- [TASK OBJECTIVE] Each line from the line containing "X217000Y479000D02*" through the last line of the entries is to be reproduced exactly as it stands.

(Records from a collection)
----

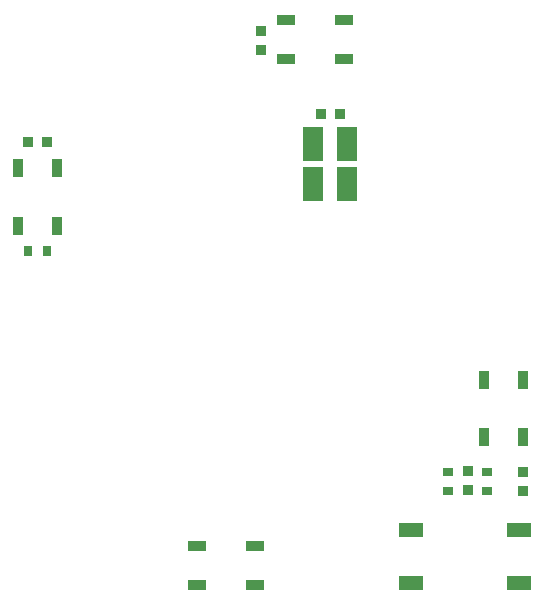
<source format=gbp>
G04*
G04 #@! TF.GenerationSoftware,Altium Limited,Altium Designer,23.4.1 (23)*
G04*
G04 Layer_Color=128*
%FSLAX44Y44*%
%MOMM*%
G71*
G04*
G04 #@! TF.SameCoordinates,2E05C734-F49D-4732-BD03-9418B1375616*
G04*
G04*
G04 #@! TF.FilePolarity,Positive*
G04*
G01*
G75*
%ADD19R,0.8000X0.9500*%
%ADD24R,0.9500X0.9500*%
%ADD25R,0.9500X0.8000*%
%ADD27R,0.9500X0.9500*%
%ADD37R,1.8000X2.9000*%
%ADD91R,2.0000X1.2000*%
%ADD92R,1.5000X0.9000*%
%ADD93R,0.9000X1.5000*%
D19*
X20000Y293000D02*
D03*
X36000D02*
D03*
D24*
X283750Y409250D02*
D03*
X267750D02*
D03*
X36000Y385000D02*
D03*
X20000D02*
D03*
D25*
X408000Y106000D02*
D03*
Y90000D02*
D03*
X375000D02*
D03*
Y106000D02*
D03*
D27*
X438500Y106000D02*
D03*
Y90000D02*
D03*
X392500Y91000D02*
D03*
Y107000D02*
D03*
X217000Y479000D02*
D03*
Y463000D02*
D03*
D37*
X261000Y349750D02*
D03*
X290000D02*
D03*
X261000Y383250D02*
D03*
X290000D02*
D03*
D91*
X344000Y56500D02*
D03*
Y11500D02*
D03*
X435500D02*
D03*
Y56500D02*
D03*
D92*
X211500Y10000D02*
D03*
Y43000D02*
D03*
X162500D02*
D03*
Y10000D02*
D03*
X238015Y488990D02*
D03*
Y455990D02*
D03*
X287015D02*
D03*
Y488990D02*
D03*
D93*
X438500Y184150D02*
D03*
X405500D02*
D03*
Y135150D02*
D03*
X438500D02*
D03*
X11450Y363435D02*
D03*
X44450D02*
D03*
Y314435D02*
D03*
X11450D02*
D03*
M02*

</source>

----

- [COMPLETED EXERCISE]
X217000Y479000D02*
D03*
Y463000D02*
D03*
D37*
X261000Y349750D02*
D03*
X290000D02*
D03*
X261000Y383250D02*
D03*
X290000D02*
D03*
D91*
X344000Y56500D02*
D03*
Y11500D02*
D03*
X435500D02*
D03*
Y56500D02*
D03*
D92*
X211500Y10000D02*
D03*
Y43000D02*
D03*
X162500D02*
D03*
Y10000D02*
D03*
X238015Y488990D02*
D03*
Y455990D02*
D03*
X287015D02*
D03*
Y488990D02*
D03*
D93*
X438500Y184150D02*
D03*
X405500D02*
D03*
Y135150D02*
D03*
X438500D02*
D03*
X11450Y363435D02*
D03*
X44450D02*
D03*
Y314435D02*
D03*
X11450D02*
D03*
M02*

</source>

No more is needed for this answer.